A bad night of sleep can make itself known in a myriad of unexpected ways. Perhaps one of the most interesting is the discovery that not sleeping enough seems to make you worse at identifying faces. This effect is likely more or less unnoticeable for the average person, but for someone working in a field where facial recognition is crucial, like security or policing, the effect could have serious repercussions. It also stands to reason that a person whose facial recognition capability is impaired would make a less reliable eyewitness in criminal cases.
In a study published by Royal Society Open Science, participants were assessed for sleep disorders before being shown pairs of faces: some were photos of the same face, while others were similar but different faces. Participants with insomnia were not only worse at correctly identifying which pairs showed photos of different people, but were more confident in their incorrect answers.
The experiment was then repeated with a group of well-rested people versus a group who had had less sleep than normal for a few days, but were not diagnosed with a sleep disorder. As expected, the poor sleep group was worse than the well-rested group at identifying faces. However, unlike the insomniac group, this group was not more confident in their wrong answers.
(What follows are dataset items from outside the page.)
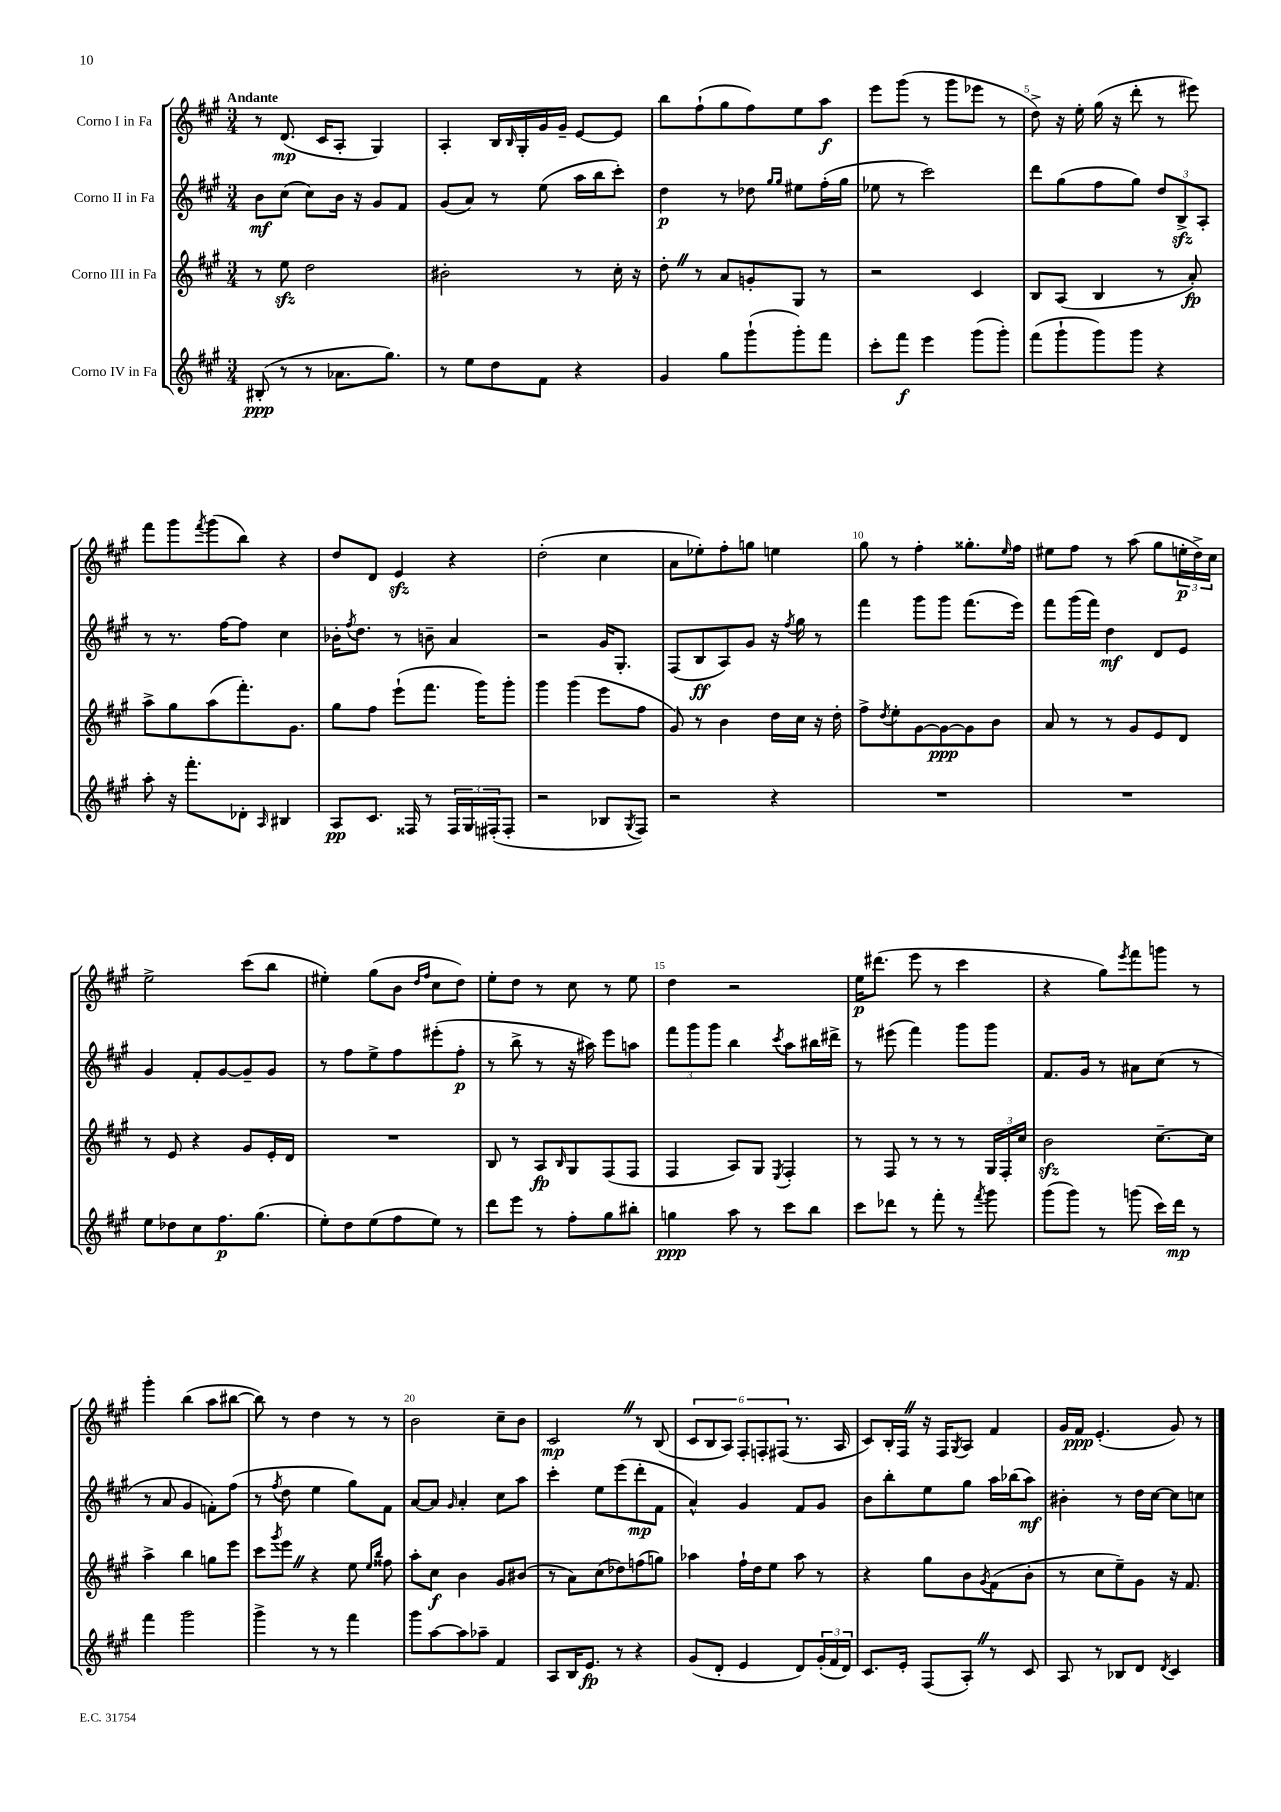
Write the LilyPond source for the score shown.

<<
\new StaffGroup <<
\new Staff = "s0" \with { instrumentName = "Corno I in Fa" } {
    \clef treble \key a \major \numericTimeSignature \time 3/4 \tempo "Andante"
    r8 d'8.\mp( cis'16 a8-. gis4) |
    a4-. b16 \grace { b16 } gis16-. gis'16 gis'16-- e'8~ e'8 |
    b''8 fis''8-!( gis''8 fis''8) e''8 a''8\f |
    e'''8 gis'''8( r8 gis'''8 ees'''8 r8 |
    d''8->) r16 e''16-. gis''16( r16 d'''8-. r8 eis'''8) |
    fis'''8 gis'''8 \acciaccatura { fis'''8 } gis'''8( b''8) r4 |
    d''8 d'8 e'4\sfz r4 |
    d''2-.( cis''4 |
    a'8 ees''8-.) fis''8-. g''8 e''4 |
    gis''8 r8 fis''4-. gisis''8.-. \grace { e''16 } fis''16 |
    eis''8 fis''8 r8 a''8( gis''8 \tuplet 3/2 { e''16-.\p d''16->) cis''16 } |
    e''2-> cis'''8( b''8 |
    eis''4-.) gis''8( b'8 \grace { d''16 fis''16 } cis''8 d''8) |
    e''8-. d''8 r8 cis''8 r8 e''8 |
    d''4 r2 |
    e''16\p dis'''8.( e'''8 r8 cis'''4 |
    r4 gis''8) \acciaccatura { e'''8 } fis'''8 g'''8 r8 |
    gis'''4-. b''4( a''8 bis''8~ |
    bis''8) r8 d''4 r8 r8 |
    b'2 cis''8-- b'8 |
    cis'2\mp \once \override BreathingSign.text = \markup { \musicglyph "scripts.caesura.straight" } \breathe r8 b8( |
    \tuplet 6/4 { cis'8 b8 a8) fis8-. f8-. fis8( } r8. a16 |
    cis'8) b16-. fis16 \once \override BreathingSign.text = \markup { \musicglyph "scripts.caesura.straight" } \breathe r16 fis16 \acciaccatura { gis8 } a8 fis'4 |
    gis'16 fis'16\ppp e'4.-.( gis'8) r8 \bar "|." |
}
\new Staff = "s1" \with { instrumentName = "Corno II in Fa" } {
    \clef treble \key a \major \numericTimeSignature \time 3/4
    b'8\mf cis''8( cis''8) b'16 r16 gis'8 fis'8 |
    gis'8( a'8) r8 e''8( a''16 b''16 cis'''8-.) |
    d''4\p r8 des''8 \grace { gis''16 gis''16 } eis''8 fis''16-.( gis''16 |
    ees''8 r8 cis'''2) |
    d'''8 gis''8( fis''8 gis''8) \tuplet 3/2 { d''8 b8->\sfz a8-. } |
    r8 r8. fis''16~ fis''8 cis''4 |
    bes'16-. \acciaccatura { fis''8 } d''8. r8 b'8-- a'4 |
    r2 gis'16 gis8.-. |
    fis8( b8\ff a8) gis'8 r16 \acciaccatura { fis''8 } gis''16 r8 |
    fis'''4 gis'''8 gis'''8 fis'''8.( e'''16) |
    fis'''8 gis'''16( fis'''16) d''4\mf d'8 e'8 |
    gis'4 fis'8-. gis'8~ gis'8-- gis'8 |
    r8 fis''8 e''8-> fis''8 eis'''8-.( fis''8-.\p |
    r8 b''8-> r8 r16 ais''16) e'''8 a''8 |
    \tuplet 3/2 { fis'''8 gis'''8 gis'''8 } b''4 \acciaccatura { cis'''8 } a''8 bis''16 dis'''16-> |
    r8 eis'''8( fis'''4) gis'''8 gis'''8 |
    fis'8. gis'16 r8 ais'8 cis''8( r8 |
    r8 a'8 gis'4 f'8-.) fis''8( |
    r8 \acciaccatura { fis''8 } d''8 e''4 gis''8) fis'8 |
    a'8~ a'8 \grace { gis'16 } a'4-. cis''8 a''8 |
    cis'''4-. e''8 e'''8( d'''8-.\mp fis'8 |
    a'4-^) gis'4 fis'8 gis'8 |
    b'8 b''8-. e''8 gis''8 a''16 bes''16( a''8\mf) |
    bis'4-. r8 d''16 cis''16~ cis''8 c''8 \bar "|." |
}
\new Staff = "s2" \with { instrumentName = "Corno III in Fa" } {
    \clef treble \key a \major \numericTimeSignature \time 3/4
    r8 e''8\sfz d''2 |
    bis'2-. r8 cis''16-. r16 |
    d''8-. \once \override BreathingSign.text = \markup { \musicglyph "scripts.caesura.straight" } \breathe r8 a'8 g'8-. gis8 r8 |
    r2 cis'4 |
    b8 a8( b4 r8 a'8-.\fp) |
    a''8-> gis''8 a''8( fis'''8.-.) gis'8. |
    gis''8 fis''8 e'''8-!( fis'''8. gis'''16) gis'''8-. |
    gis'''4 gis'''4( e'''8 fis''8 |
    gis'8) r8 b'4 d''16 cis''16 r16 d''16-. |
    fis''8-> \acciaccatura { d''8 } e''8-. gis'8~ gis'8~\ppp gis'8 b'8 |
    a'8 r8 r8 gis'8 e'8 d'8 |
    r8 e'8 r4 gis'8 e'16-. d'16 |
    R2. |
    b8 r8 a8\fp \grace { b16 } gis8 fis8( fis8 |
    fis4 a8) gis8 \acciaccatura { e8 } fis4-. |
    r8 fis8 r8 r8 r8 \tuplet 3/2 { gis16 fis16-. cis''16 } |
    b'2\sfz cis''8.~-- cis''16 |
    a''4-> b''4 g''8 e'''8 |
    cis'''8 \acciaccatura { gis'''8 } e'''8 \once \override BreathingSign.text = \markup { \musicglyph "scripts.caesura.straight" } \breathe r4 e''8 \grace { e''16 b''16 } fisis''8 |
    a''8-. cis''8\f b'4 gis'8 bis'8( |
    r8 a'8) cis''8( des''8) f''8( g''8) |
    aes''4 fis''16-! d''16 e''8 aes''8 r8 |
    r4 gis''8 b'8 \acciaccatura { gis'8 } fis'8( b'8-. |
    r8 cis''8 e''8--) gis'8 r16 fis'8. \bar "|." |
}
\new Staff = "s3" \with { instrumentName = "Corno IV in Fa" } {
    \clef treble \key a \major \numericTimeSignature \time 3/4
    bis8-.\ppp( r8 r8 aes'8. gis''8.) |
    r8 e''8 d''8 fis'8 r4 |
    gis'4 gis''8 gis'''8-!( gis'''8-.) fis'''8 |
    cis'''8-. fis'''8\f e'''4 gis'''8( gis'''8-.) |
    fis'''8( gis'''8-! gis'''8) gis'''8 r4 |
    a''8-. r16 fis'''8.-. des'8-. \grace { a16 } bis4 |
    a8\pp cis'8. fisis16 r8 \tuplet 3/2 { fisis16 gis16 fis16-.( } fis8-. |
    r2 bes8 \acciaccatura { gis8 } fis8) |
    r2 r4 |
    R2. |
    R2. |
    e''8 des''8 cis''8 fis''8.\p gis''8.( |
    e''8-.) d''8 e''8( fis''8 e''8) r8 |
    d'''8 e'''8 r8 fis''8-. gis''8 bis''8-. |
    g''4\ppp a''8 r8 cis'''8 b''8 |
    cis'''8 des'''8 r8 fis'''8-. r8 \acciaccatura { fis'''8 } gis'''8 |
    gis'''8( gis'''8) r8 g'''8( cis'''16) d'''16\mp r8 |
    fis'''4 gis'''2 |
    gis'''4-> r8 r8 fis'''4 |
    gis'''8 a''8~ a''8 aes''8-- fis'4 |
    a8 b16 e'8.\fp r8 r4 |
    gis'8( d'8-. e'4 d'8) \tuplet 3/2 { gis'16-.( fis'16 d'16) } |
    cis'8. e'16-. fis8( a8-.) \once \override BreathingSign.text = \markup { \musicglyph "scripts.caesura.straight" } \breathe r8 cis'8 |
    a8 r8 bes8 d'8 \acciaccatura { d'8 } cis'4 \bar "|." |
}
>>
>>
\layout { \context { \Score \override BarNumber.break-visibility = ##(#f #t #t) barNumberVisibility = #(every-nth-bar-number-visible 5) } }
They were not, however, any less confident in their answers than well-rested people.
The researchers noted that even though this experiment shows a correlation between poor sleep and an impaired ability to recognize faces, there may not be a direct causal link—for instance, the anxiety and mood impairments that themselves result from bad sleep may be responsible for the discrepancy. They suggested that future research on this subject should experimentally restrict sleep.
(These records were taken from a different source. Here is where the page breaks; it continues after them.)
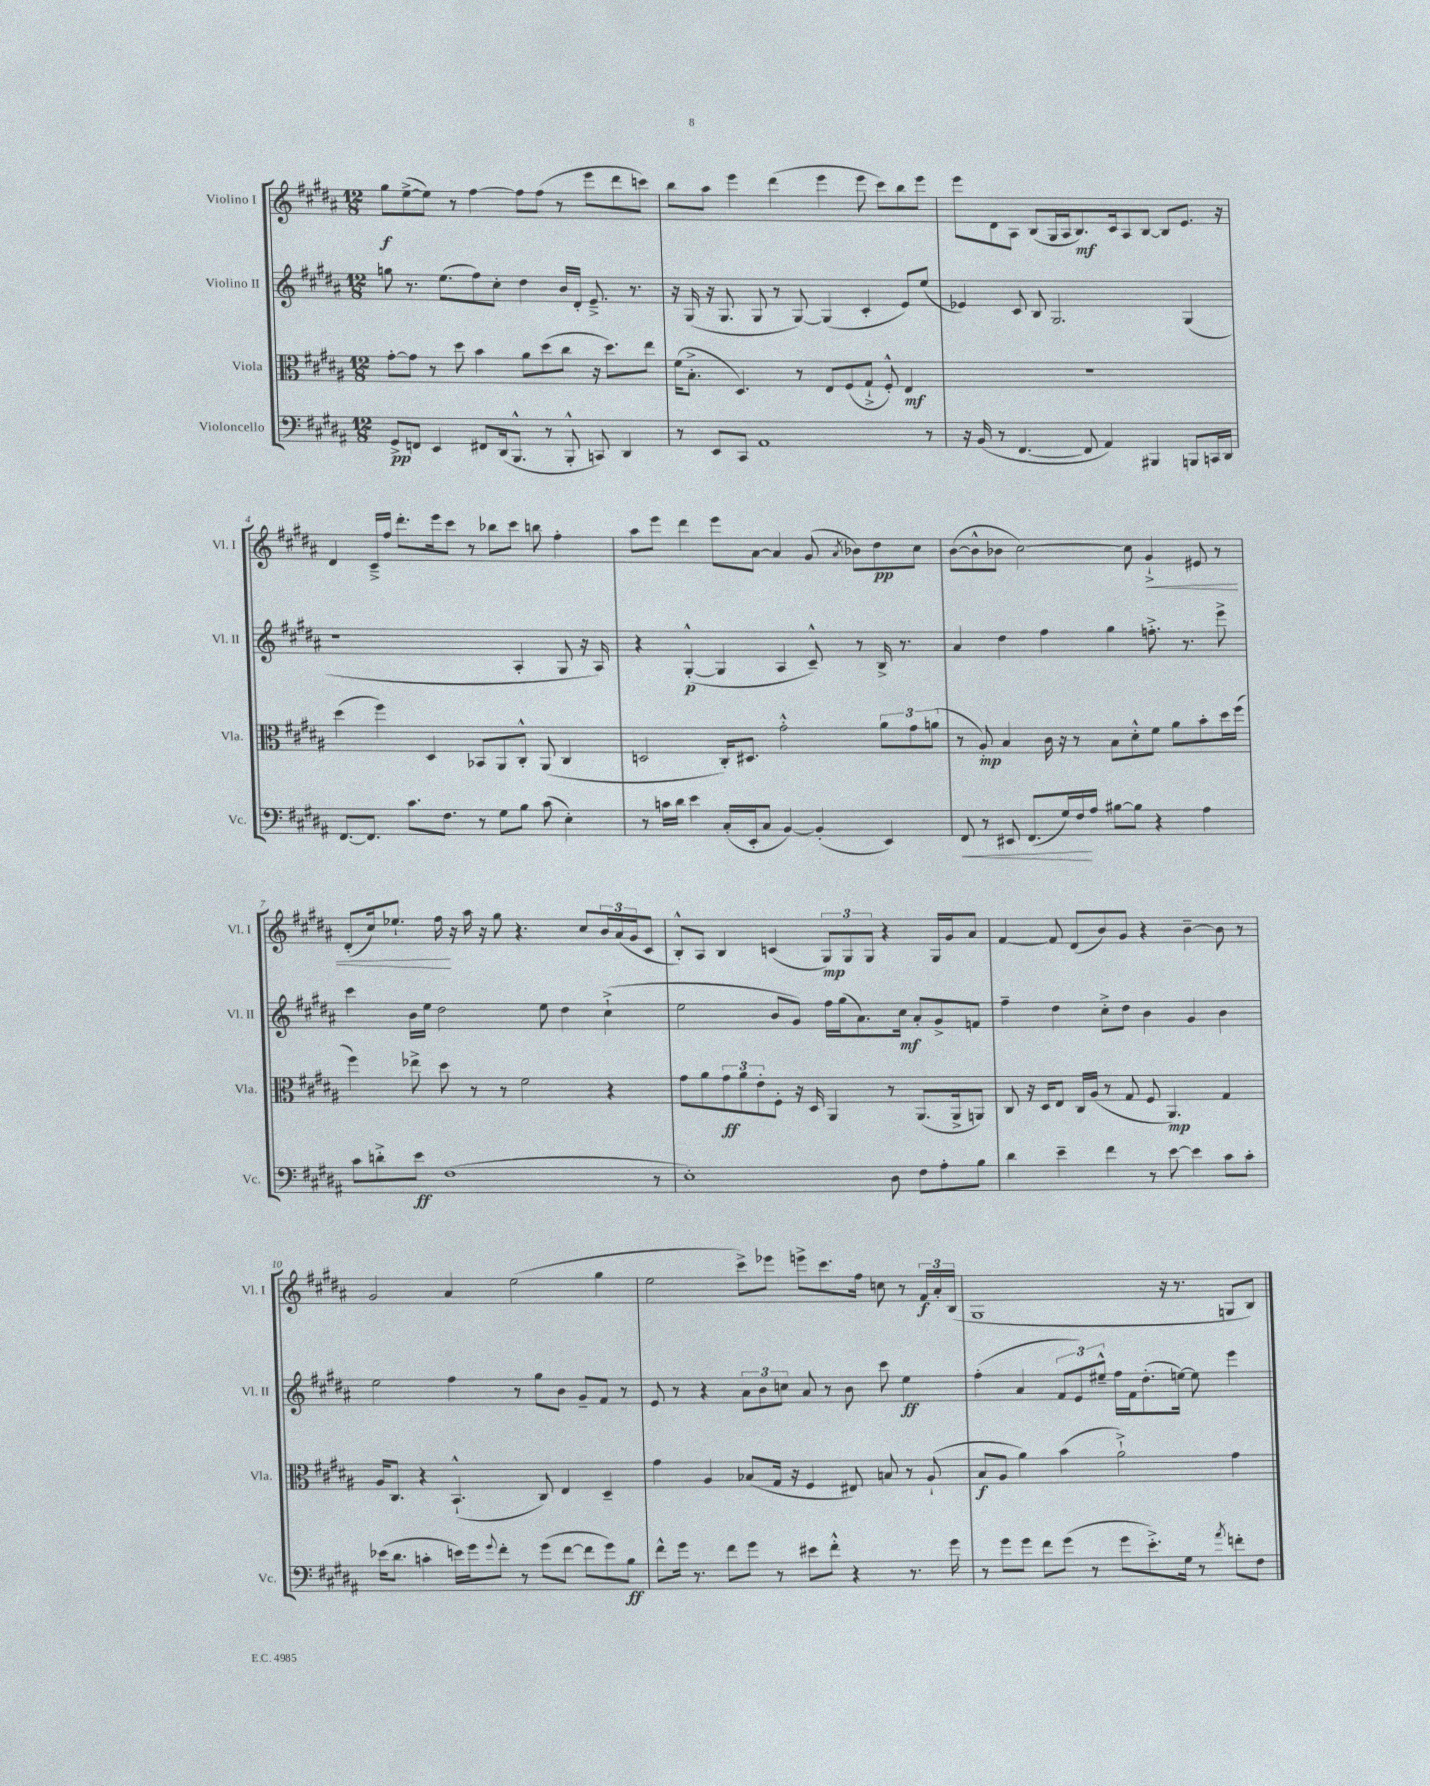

**kern	**kern	**kern	**kern
*staff4	*staff3	*staff2	*staff1
*clefF4	*clefC3	*clefG2	*clefG2
*k[f#c#g#d#a#]	*k[f#c#g#d#a#]	*k[f#c#g#d#a#]	*k[f#c#g#d#a#]
*M12/8	*M12/8	*M12/8	*M12/8
8GG#^	[8g#'	8gg	8gg#
8FF	8g#]	8.r	([8ee^
4EE	8r	.	8ee])
.	.	(8.ee	.
.	8dd#	.	8r
8FF#	4b	8ff#)	[4ff#
(16DD#	.	8cc#'	.
8.BBB^^	.	.	.
.	8a#	4dd#	8ff#]
8r	(8dd#	.	(8ff#
8BBB'^^	8cc#	16b	8r
.	.	16d#'	.
8CC)	16r	8.e~^	8eee
.	8.dd#)	.	.
4DD#	.	.	8ddd#
.	.	8.r	.
.	8ee	.	8ccc)
=	=	=	=
8r	(16f#	16r	8bb
.	8.B'^	(16G#	.
8EE	.	16r	8aa#
.	.	8.G#	.
8CC#	4.D#)	.	4eee
1AA#	.	8G#	.
.	.	8r	(4ddd#
.	8r	[8G#)	.
.	8E	(4G#]	4eee
.	(8F#	.	.
.	8G#`^	4c#'	8eee
.	8F#'^^)	.	8ccc#)
.	4E	8e)	8bb
8r	.	(8ee	8eee
=	=	=	=
16r	1.r	4e-)	8eee
(16BB	.	.	.
8r	.	.	8d#
[4.FF#	.	8c#	8A#
.	.	8B	(8B
.	.	2.G#	16G#
.	.	.	16A#
8FF#]	.	.	8.B)
4AA#)	.	.	.
.	.	.	16c#
.	.	.	8A#
4BBB#	.	.	[8B
.	.	.	8B]
8BBB	.	(4G#	8.e
16CC	.	.	.
16DD#	.	.	16r
=	=	=	=
[8.FF#	(4dd#	1r	4d#
8.FF#]	.	.	.
.	4ff#)	.	16c#~^
.	.	.	16ff#
8.c#	.	.	8.ddd#'
.	4D#	.	.
8.F#	.	.	16eee
.	.	.	8ccc#
8r	8BB-	.	8r
8G#	8AA#	.	8bb-
8B	8C#'^^	4A#'	8ccc#
(8c#	(8AA#	.	8bb
4E')	4C#	8G#	4ff#'
.	.	16r	.
.	.	16A#)	.
=	=	=	=
8r	2D	4r	8aa#
16c	.	.	8eee
16d#	.	.	.
4e	.	([4G#'^^	4ddd#
(16C#'	16C#')	4G#]	8eee
16EE'	8.D#	.	.
8C#	.	.	[8a#
[4BB)	2g#'^^	4A#	4a#]
(4BB']	.	8c#~^^)	(8g#
.	.	.	8qa#
.	.	8r	8b-)
4EE)	12a#	16B^	8dd#
.	.	8.r	.
.	12g#	.	.
.	.	.	8cc#
.	(12a	.	.
=	=	=	=
8FF#	8r	4a#	([8b
8r	8A#')	.	8b^^]
8EE#	4B	4dd#	8b-
(8.FF#	.	.	[2cc#)
.	16c#	4ff#	.
16G#)	16r	.	.
16F#	8r	.	.
16A#	.	.	.
[8B#	8B	4gg#	.
8B#]	8d#'^^	.	8cc#]
4r	8f#	8.ff'^	4g#`^
.	8a#	.	.
.	.	8.r	.
4A#	8b'	.	8e#
.	16dd#	8eee^	8r
.	(16ff#	.	.
=	=	=	=
8c#	4ff#)	4ccc#	(8d#'
8d'^	.	.	16cc#)
.	.	.	8.ee-`
8e	8ee-^	16b	.
.	.	16ee	.
(1F#	8dd#	2dd#	16ff#
.	.	.	16r
.	8r	.	16aa#
.	.	.	16r
.	8r	.	8gg#
.	2f#	.	4.r
.	.	8ee	.
.	.	4dd#	.
.	.	.	8cc#
.	4r	(4cc#`^	24b
.	.	.	(24a#
.	.	.	24g#
8r	.	.	8c#
=	=	=	=
1E')	8g#	2ee	8B'^^)
.	8a#	.	8A#
.	12g#	.	4B
.	12a#	.	.
.	12e'	.	.
.	8F#'	8b	(4c
.	16r	8g#)	.
.	16D#	.	.
.	4AA#	16ff#	12G#)
.	.	(16gg#	.
.	.	.	12G#
.	.	8.a#)	.
.	.	.	12G#
8D#	8r	.	4r
.	.	16cc#	.
8F#	(8.AA#	8a#'	.
8A#'	.	8g#^	16G#
.	16AA#^	.	16g#
8B	8AA)	8f	8a#
=	=	=	=
4d#	8C#	4ff#~	[4f#
.	16r	.	.
.	16D#	.	.
4e~	8E	4dd#	8f#]
.	16C#	.	(8d#
.	(16A#	.	.
4f#	8r	8cc#'^	8b)
.	8G#	8dd#	8g#
8r	8F#	4b	4r
[8e	4.AA#)	.	.
4e]	.	4g#	[4b~
8c#	4G#	4b	8b]
8c#'	.	.	8r
=	=	=	=
(16e-	16A#	2ee	2g#
8.d#	8.C#	.	.
4c'	4r	.	.
16e)	(4.BB`^^	4ff#	4a#
16g#	.	.	.
8qqg#	.	.	.
8f#'	.	.	.
8r	.	8r	(2ee
(8g#	8C#)	8gg#	.
[8f#	4E	8b	.
8f#]	.	8g#~	.
8g#)	4D#~	8f#	4gg#
8B	.	8r	.
=	=	=	=
8f#^^	4g#	8e	2ee
16g#	.	8r	.
8.r	.	.	.
.	4A#	4r	.
8f#	.	.	.
8g#	(8B-	12a#	8ccc#^)
.	.	12b	.
8r	16G#	.	8eee-
.	.	12cc	.
.	16r	.	.
8e#	4F#	8a#	8eee^
8f#'^^	.	8r	8.ccc#
4r	8E#)	8b	.
.	.	.	16ff#
.	8B	8ccc#	8cc
8.r	8r	4ee	8r
.	(8A#`	.	24f#
.	.	.	24a#'
16g#	.	.	.
.	.	.	(24B
=	=	=	=
8r	8B	(4ff#'	1G#
8g#	8A#	.	.
8g#	4a#)	4a#	.
8f#	.	.	.
(8g#	(4b	12f#	.
.	.	12e)	.
8r	.	.	.
.	.	12ee#~^^	.
8g#	2a#`^)	16ff#	.
.	.	16f#	.
8.e'^)	.	(8.dd#'	.
.	.	.	16r
16G#	.	[16ee)	8.r
8r	.	8ee]	.
8qa#	.	.	.
8f'	4g#	4eee	8G
8F#	.	.	8B)
==	==	==	==
*-	*-	*-	*-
Deficits in working memory, attention, and visual perception that result from poor sleep are thought to contribute to this impairment, but the relative importance of each of these mechanisms was not measured in this study (researchers pointed to this as another potential avenue for future research). Regardless of the causal details, this study is yet another reason everyone should make sleep a priority—especially if their careers make them responsible for other people’s safety and well-being!